Text block:

= = = = = = =

Like, the one that absolutely just makes you cringe...
― dell, Monday, 26 May 2008 00:34 (seventeen years ago)
south jersey
― Hurting 2, Monday, 26 May 2008 00:37 (seventeen years ago)
Yeah, that one springs to mind for me, as well. People torturing those poor vowels.
― dell, Monday, 26 May 2008 00:38 (seventeen years ago)
Long Island.
― svend, Monday, 26 May 2008 00:39 (seventeen years ago)
The way that the "a" is said in a word like "basket" just maddens me to no end. (in some jersey accents)
― dell, Monday, 26 May 2008 00:41 (seventeen years ago)
wisconsin
― J0rdan S., Monday, 26 May 2008 00:42 (seventeen years ago)
I <3 LI!
― Sundar, Monday, 26 May 2008 00:46 (seventeen years ago)
Surfer dude accents - but they are sort of adopted accents, and I hate many adopted accents. Elongated vowels and ending every sentence on an questioning tone? drives me crazy?
― aimurchie, Monday, 26 May 2008 00:47 (seventeen years ago)
MASSACHUSETTS
― C0L1N B..., Monday, 26 May 2008 00:48 (seventeen years ago)
OMG MA is totally <3able too.
Elongated vowels and ending every sentence on an questioning tone?
haha, this kind of describes a lot of Canadians. Probably including me?
― Sundar, Monday, 26 May 2008 00:51 (seventeen years ago)
Wisconsin seconded. Sounds way dumber to me than the southern drawl ever did.
And yeah, don't knock the New England accent, it's wicked awesome.

= = = = = = =

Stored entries
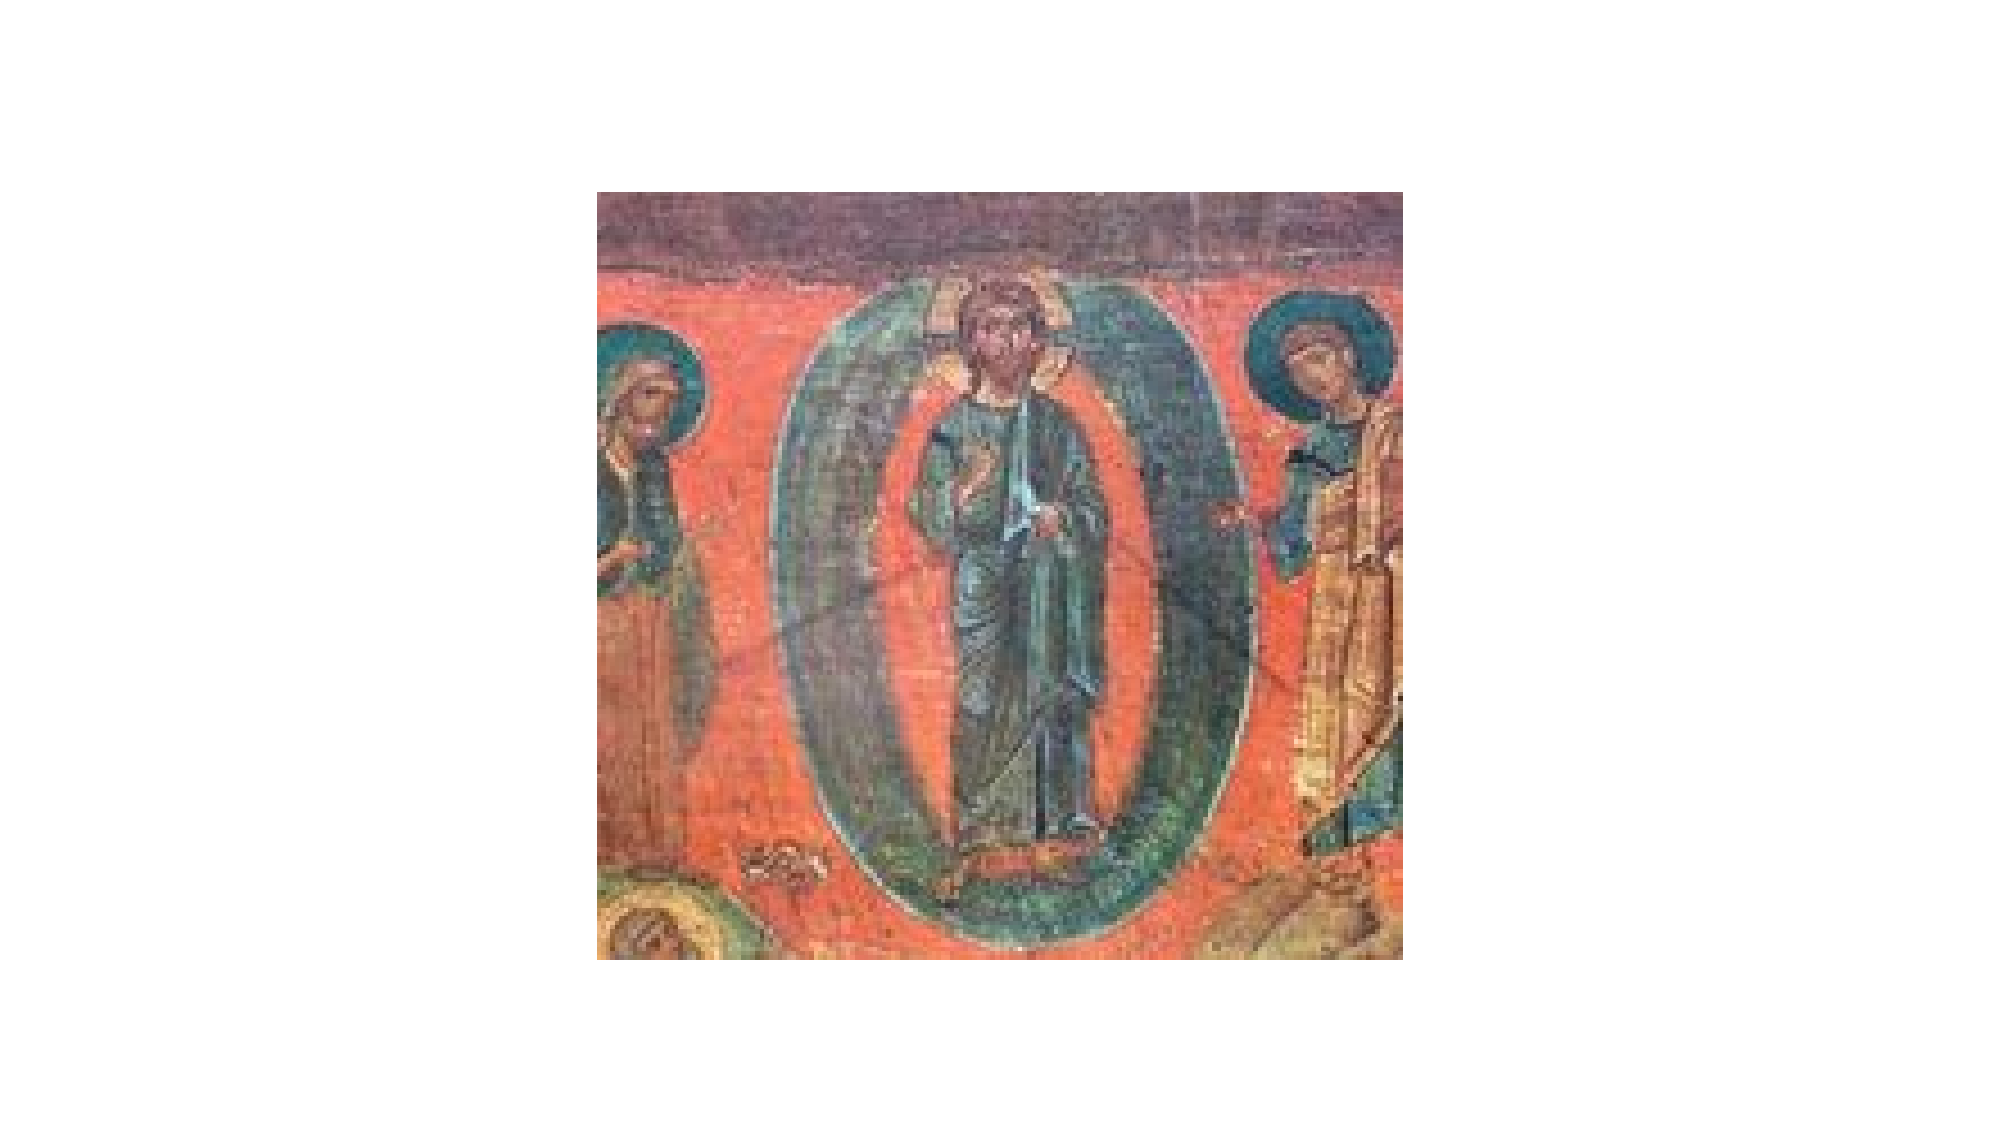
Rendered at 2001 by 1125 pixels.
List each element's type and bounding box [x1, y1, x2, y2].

picture [597, 192, 1403, 960]
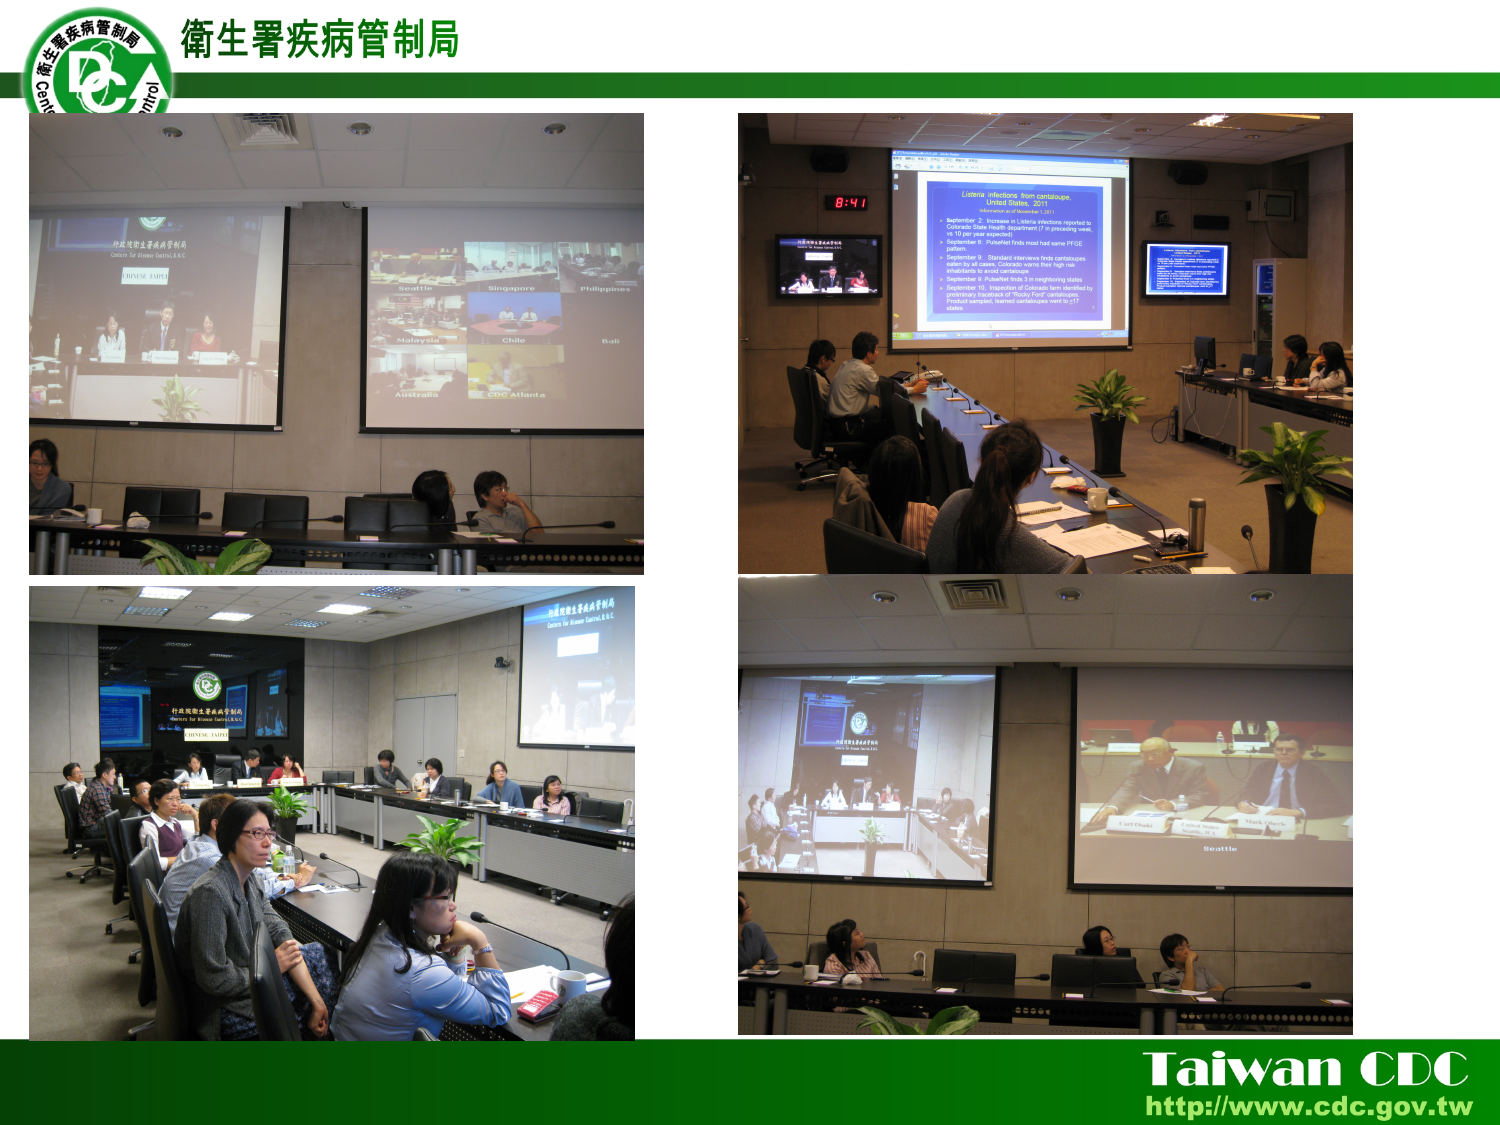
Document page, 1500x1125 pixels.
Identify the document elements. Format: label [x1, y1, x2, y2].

picture [738, 113, 1353, 1035]
picture [29, 586, 635, 1041]
picture [29, 113, 644, 575]
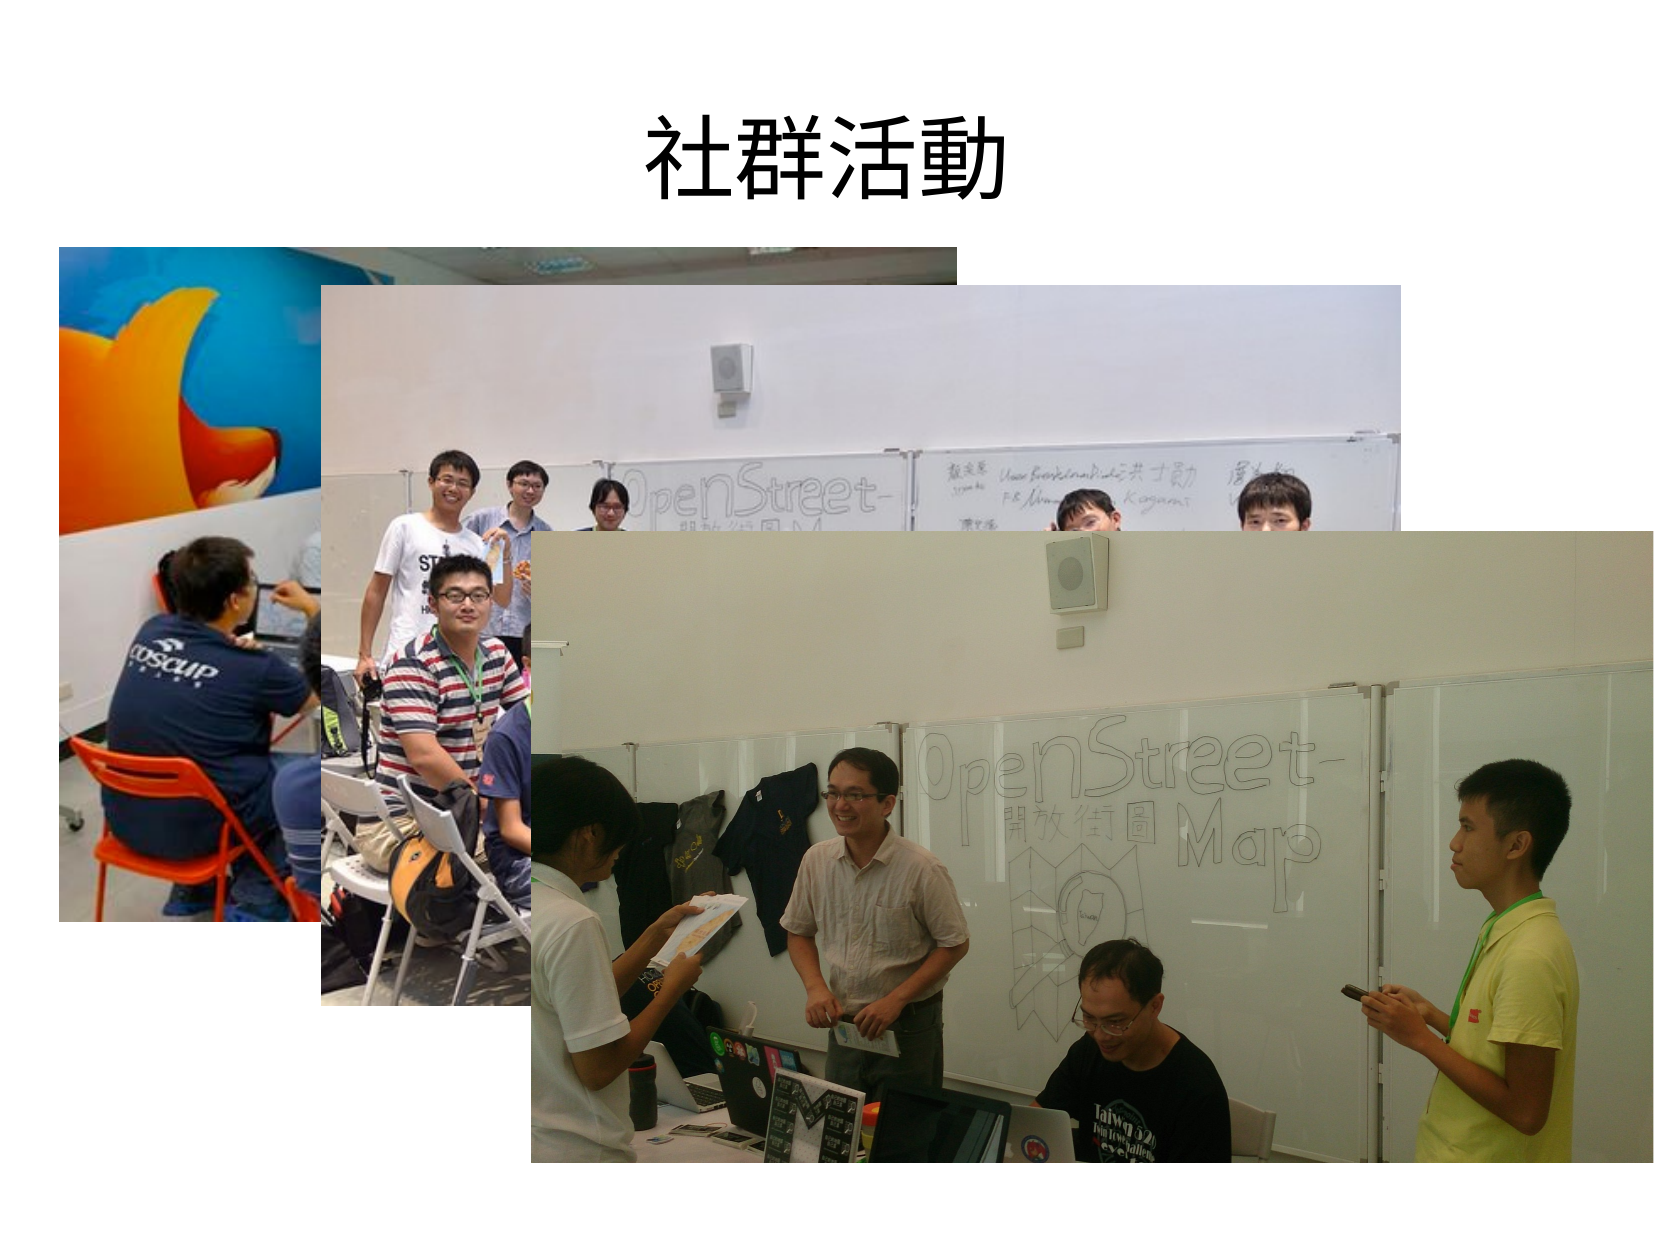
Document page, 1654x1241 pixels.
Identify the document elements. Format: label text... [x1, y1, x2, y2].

= = = = = = =

Job 1: According to the accent thread, what does one poster say sounds way dumber than the southern drawl?
Job 2: Translate this sentence from the accent thread into Spanish: "Sounds way dumber to me than the southern drawl ever did."
Job 3: Extend the thread on grating regional accents with a few more posts that pick up after its final line.

Result 1: The Wisconsin accent.

Result 2: A mí me suena muchísimo más tonto de lo que jamás me sonó el acento sureño arrastrado.

Result 3:
― adamj, Monday, 26 May 2008 00:54 (seventeen years ago)
ha, I love that stuff. I slip into doing that sort of when I'm drunk, sometimes
― dell, Monday, 26 May 2008 00:55 (seventeen years ago)
michigan
― batwing, Monday, 26 May 2008 01:00 (seventeen years ago)
what does michigan sound like?
― dell, Monday, 26 May 2008 01:01 (seventeen years ago)
haha, northern cities accents gonna win this going away
― circles, Monday, 26 May 2008 01:03 (seventeen years ago)
sad -> sey-ad bad -> bey-ad etc
on second thought it's one of the cuter american accents
― batwing, Monday, 26 May 2008 01:03 (seventeen years ago)
That's really common in Western NY state (and, from what I gather, in much of the Midwest and Great Lakes region). I've grown to love it.
― Sundar, Monday, 26 May 2008 01:19 (seventeen years ago)
oh, well that sounds like what is done to the vowels in some of the jersey accents. every other word ends up sounding kind of whiney...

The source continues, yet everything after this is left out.